Nicht aus Nachlässigkeit, sondern aus Achtung,
als hätte alles noch einen Platz, eine Stimme.
Und Du lachst wieder – dort, wo Du jetzt bist,
singst Lieder mit Menschen, die Ähnliches tragen.
Du gehst wieder raus, traust Dich wieder zu leben,
und ich lerne, Hoffnung mit Wehmut zu sagen.
Vielleicht ist dies Wandel, vielleicht ist es Gnade,
dass Du neu beginnst, ohne alles zu verlieren.
Ich werde erinnern – die Kräuter, die Himbeeren,
und Dich, wie du lachst, in den späten Quartieren.
Ein Haus aus Licht, das Du einst erschaffen hast,
bleibt in mir lebendig, egal, was geschieht.
Denn was Du gebaut hast, war mehr als nur Mauern –
es war Liebe, die bleibt, wenn die Zeit weiterzieht.
Und bei jedem Abschied, wenn Du an der Tür standst,
und uns nachgewunken hast, still und vertraut,
dachte ich leise: Wie oft noch? Wie lange?
Denn irgendwann – wird es das letzte Mal sein.

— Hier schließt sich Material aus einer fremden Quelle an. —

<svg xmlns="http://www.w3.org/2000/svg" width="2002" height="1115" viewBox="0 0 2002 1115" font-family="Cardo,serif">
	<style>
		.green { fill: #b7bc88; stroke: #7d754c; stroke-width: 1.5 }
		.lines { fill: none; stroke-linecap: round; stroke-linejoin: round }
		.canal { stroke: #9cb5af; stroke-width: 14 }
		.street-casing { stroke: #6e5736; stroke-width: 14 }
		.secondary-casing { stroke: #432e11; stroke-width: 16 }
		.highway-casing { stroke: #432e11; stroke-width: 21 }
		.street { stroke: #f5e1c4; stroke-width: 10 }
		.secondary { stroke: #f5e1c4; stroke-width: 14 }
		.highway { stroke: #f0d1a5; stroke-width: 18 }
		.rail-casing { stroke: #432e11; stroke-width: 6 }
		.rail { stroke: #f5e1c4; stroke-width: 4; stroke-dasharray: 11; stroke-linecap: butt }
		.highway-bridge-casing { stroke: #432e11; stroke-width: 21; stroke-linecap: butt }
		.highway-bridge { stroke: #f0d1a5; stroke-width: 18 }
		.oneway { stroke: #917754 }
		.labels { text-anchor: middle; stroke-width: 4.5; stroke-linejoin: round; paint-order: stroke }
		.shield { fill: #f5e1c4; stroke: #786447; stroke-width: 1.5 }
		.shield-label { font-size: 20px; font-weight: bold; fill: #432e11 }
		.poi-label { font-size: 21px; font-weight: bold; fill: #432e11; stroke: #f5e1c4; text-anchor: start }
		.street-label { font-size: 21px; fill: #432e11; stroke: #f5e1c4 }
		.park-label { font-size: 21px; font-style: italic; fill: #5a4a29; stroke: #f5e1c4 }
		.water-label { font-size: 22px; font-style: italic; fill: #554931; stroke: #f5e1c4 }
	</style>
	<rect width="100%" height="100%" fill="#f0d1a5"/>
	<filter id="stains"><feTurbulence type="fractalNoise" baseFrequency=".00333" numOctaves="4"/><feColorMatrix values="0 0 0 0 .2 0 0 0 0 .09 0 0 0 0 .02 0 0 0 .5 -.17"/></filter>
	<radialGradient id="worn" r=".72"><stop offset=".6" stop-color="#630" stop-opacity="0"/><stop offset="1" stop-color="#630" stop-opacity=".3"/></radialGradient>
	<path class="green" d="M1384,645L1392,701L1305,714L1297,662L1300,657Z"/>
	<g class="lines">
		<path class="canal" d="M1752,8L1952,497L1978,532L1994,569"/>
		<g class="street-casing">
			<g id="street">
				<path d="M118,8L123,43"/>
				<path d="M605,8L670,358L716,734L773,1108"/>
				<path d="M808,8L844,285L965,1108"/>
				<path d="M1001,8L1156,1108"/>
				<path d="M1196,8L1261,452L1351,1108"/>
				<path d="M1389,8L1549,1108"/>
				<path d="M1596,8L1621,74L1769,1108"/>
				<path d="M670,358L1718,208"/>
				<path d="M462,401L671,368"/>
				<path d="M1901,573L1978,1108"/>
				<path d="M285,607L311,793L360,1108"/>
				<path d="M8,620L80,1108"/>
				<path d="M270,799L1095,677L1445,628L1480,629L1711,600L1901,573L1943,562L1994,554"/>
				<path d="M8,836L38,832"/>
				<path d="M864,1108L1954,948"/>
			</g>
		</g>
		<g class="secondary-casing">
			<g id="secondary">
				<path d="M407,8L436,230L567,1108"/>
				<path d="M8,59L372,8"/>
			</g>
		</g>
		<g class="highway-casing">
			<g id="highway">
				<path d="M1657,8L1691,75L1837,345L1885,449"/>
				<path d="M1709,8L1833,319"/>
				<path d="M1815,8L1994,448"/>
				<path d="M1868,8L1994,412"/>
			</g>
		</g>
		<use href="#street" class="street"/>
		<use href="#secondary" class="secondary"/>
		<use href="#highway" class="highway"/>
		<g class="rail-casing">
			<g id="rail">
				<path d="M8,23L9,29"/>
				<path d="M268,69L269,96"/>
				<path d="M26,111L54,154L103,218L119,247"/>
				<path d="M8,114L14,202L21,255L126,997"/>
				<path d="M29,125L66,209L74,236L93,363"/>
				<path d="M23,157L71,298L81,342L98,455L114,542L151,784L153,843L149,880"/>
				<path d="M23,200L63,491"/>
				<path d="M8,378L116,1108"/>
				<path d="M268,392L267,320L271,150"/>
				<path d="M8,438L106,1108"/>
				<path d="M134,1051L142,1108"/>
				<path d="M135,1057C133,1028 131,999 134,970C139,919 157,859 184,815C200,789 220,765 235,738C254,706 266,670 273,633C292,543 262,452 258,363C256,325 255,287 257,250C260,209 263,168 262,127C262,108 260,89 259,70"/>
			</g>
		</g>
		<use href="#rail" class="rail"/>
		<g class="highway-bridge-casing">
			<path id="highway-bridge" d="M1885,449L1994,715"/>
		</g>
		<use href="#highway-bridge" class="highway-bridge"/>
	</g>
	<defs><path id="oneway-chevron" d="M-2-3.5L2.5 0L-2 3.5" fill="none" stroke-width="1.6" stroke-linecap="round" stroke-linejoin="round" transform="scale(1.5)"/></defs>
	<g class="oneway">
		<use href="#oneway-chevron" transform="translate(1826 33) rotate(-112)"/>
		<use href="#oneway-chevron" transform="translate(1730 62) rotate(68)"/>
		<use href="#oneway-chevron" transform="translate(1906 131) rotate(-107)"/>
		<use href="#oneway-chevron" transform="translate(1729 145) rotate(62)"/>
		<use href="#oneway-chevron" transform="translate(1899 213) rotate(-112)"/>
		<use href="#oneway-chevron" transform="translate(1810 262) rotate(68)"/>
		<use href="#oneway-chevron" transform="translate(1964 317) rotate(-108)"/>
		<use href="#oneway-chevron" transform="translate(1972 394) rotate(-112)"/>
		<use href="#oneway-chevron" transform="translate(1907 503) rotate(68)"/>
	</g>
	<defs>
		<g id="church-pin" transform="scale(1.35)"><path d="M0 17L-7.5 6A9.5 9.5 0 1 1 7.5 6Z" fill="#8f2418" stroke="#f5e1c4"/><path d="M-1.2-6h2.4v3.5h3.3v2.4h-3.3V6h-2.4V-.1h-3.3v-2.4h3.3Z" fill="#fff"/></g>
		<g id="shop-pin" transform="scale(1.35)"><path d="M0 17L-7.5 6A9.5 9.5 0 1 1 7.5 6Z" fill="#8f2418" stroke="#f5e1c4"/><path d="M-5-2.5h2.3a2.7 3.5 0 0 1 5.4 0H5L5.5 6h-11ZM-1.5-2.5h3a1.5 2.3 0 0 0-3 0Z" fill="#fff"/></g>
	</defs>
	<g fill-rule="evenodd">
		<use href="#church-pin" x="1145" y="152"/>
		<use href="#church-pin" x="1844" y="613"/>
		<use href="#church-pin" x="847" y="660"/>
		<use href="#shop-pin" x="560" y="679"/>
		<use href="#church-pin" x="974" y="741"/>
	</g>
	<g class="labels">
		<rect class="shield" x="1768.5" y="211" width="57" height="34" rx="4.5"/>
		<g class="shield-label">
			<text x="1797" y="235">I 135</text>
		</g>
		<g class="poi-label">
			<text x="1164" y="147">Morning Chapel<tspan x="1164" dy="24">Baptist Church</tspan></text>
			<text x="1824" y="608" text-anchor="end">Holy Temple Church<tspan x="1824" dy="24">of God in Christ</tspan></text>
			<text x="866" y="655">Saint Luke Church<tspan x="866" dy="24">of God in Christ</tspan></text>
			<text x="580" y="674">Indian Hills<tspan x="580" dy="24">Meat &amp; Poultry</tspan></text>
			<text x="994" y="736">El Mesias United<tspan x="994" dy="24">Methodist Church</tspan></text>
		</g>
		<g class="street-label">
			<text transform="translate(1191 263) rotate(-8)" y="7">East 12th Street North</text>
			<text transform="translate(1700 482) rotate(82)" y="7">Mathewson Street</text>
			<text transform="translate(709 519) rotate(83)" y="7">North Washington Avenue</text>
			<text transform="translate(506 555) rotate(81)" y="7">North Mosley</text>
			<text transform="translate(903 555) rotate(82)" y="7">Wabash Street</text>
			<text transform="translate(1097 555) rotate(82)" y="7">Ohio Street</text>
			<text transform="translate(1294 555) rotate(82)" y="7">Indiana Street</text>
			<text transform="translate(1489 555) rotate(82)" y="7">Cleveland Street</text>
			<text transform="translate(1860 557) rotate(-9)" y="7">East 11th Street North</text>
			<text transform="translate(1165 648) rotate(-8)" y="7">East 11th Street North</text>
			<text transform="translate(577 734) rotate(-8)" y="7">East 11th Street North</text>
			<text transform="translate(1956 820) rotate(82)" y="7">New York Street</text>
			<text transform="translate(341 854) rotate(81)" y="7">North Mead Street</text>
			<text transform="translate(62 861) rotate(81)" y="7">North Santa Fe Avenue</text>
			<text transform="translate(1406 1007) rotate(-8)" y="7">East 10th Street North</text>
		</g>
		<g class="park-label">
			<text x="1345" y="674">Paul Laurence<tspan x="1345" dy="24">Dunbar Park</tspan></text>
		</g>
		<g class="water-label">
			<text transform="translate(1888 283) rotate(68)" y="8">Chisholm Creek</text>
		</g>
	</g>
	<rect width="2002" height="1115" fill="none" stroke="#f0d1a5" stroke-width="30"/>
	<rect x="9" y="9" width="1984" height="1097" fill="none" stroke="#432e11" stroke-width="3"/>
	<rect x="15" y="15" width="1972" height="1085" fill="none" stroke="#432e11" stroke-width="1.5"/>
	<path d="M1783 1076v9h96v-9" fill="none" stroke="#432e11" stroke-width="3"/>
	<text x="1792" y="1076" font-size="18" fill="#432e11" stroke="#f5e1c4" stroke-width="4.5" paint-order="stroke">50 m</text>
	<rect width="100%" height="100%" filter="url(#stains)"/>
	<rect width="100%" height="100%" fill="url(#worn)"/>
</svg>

Wir alle haben eine Mutter. Manche waren uns nah, andere eher wie von einem anderen Stern. Sie haben uns gefördert oder standen uns im Weg. Aber sie waren da – am Anfang unseres Lebens, und oft viel länger, als wir es wahrhaben. Ich bin dankbar für meine Mutter. Sie hatte es nicht leicht und war nicht immer einfach. Als Kind und Jugendliche habe ich mich durchaus mal über sie geärgert. Aber sie hat mich immer rückhaltlos unterstützt – ohne Bedingungen, ohne Forderungen, ohne Vorwürfe. Ich glaube, sie fand es gut, dass ich immer meinen eigenen Weg gegangen bin.
Meine Mutter bezeichnet sich selbst als dominant, ja. Aber sie nörgelt nicht, höchstens am Essen, wenn es ihr wirklich nicht schmeckt oder der Teller zu voll oder nicht schön angerichtet ist. Sie erwartet nicht, dass ich mich täglich melde. Und gerade dafür danke ich ihr. Für ihre Stärke, für ihre Klarheit, für ihre Liebe. Heute bin ich selbst Mutter. Ich habe mein Bestes gegeben. Auch meine Kinder werden nicht immer mit mir einverstanden gewesen sein. Aber vielleicht – irgendwann – werden sie spüren, was ich ihnen mitgegeben habe: Liebe, die leise ist. Halt, der nicht drängt. Und ein Vertrauen, das für immer bleibt. Ich möchte auch eine Mutter sein, die nicht fordert, sondern einfach für ihre Kinder da ist - ein Leben lang. Dieses Gedicht ist für meine Mutter. Und für alle Mütter, Menschen mit eigenen Herausforderungen und einem großen Herzen - die alles gegeben und für uns mit ihrer Liebe da waren und vielleicht sogar noch da sind.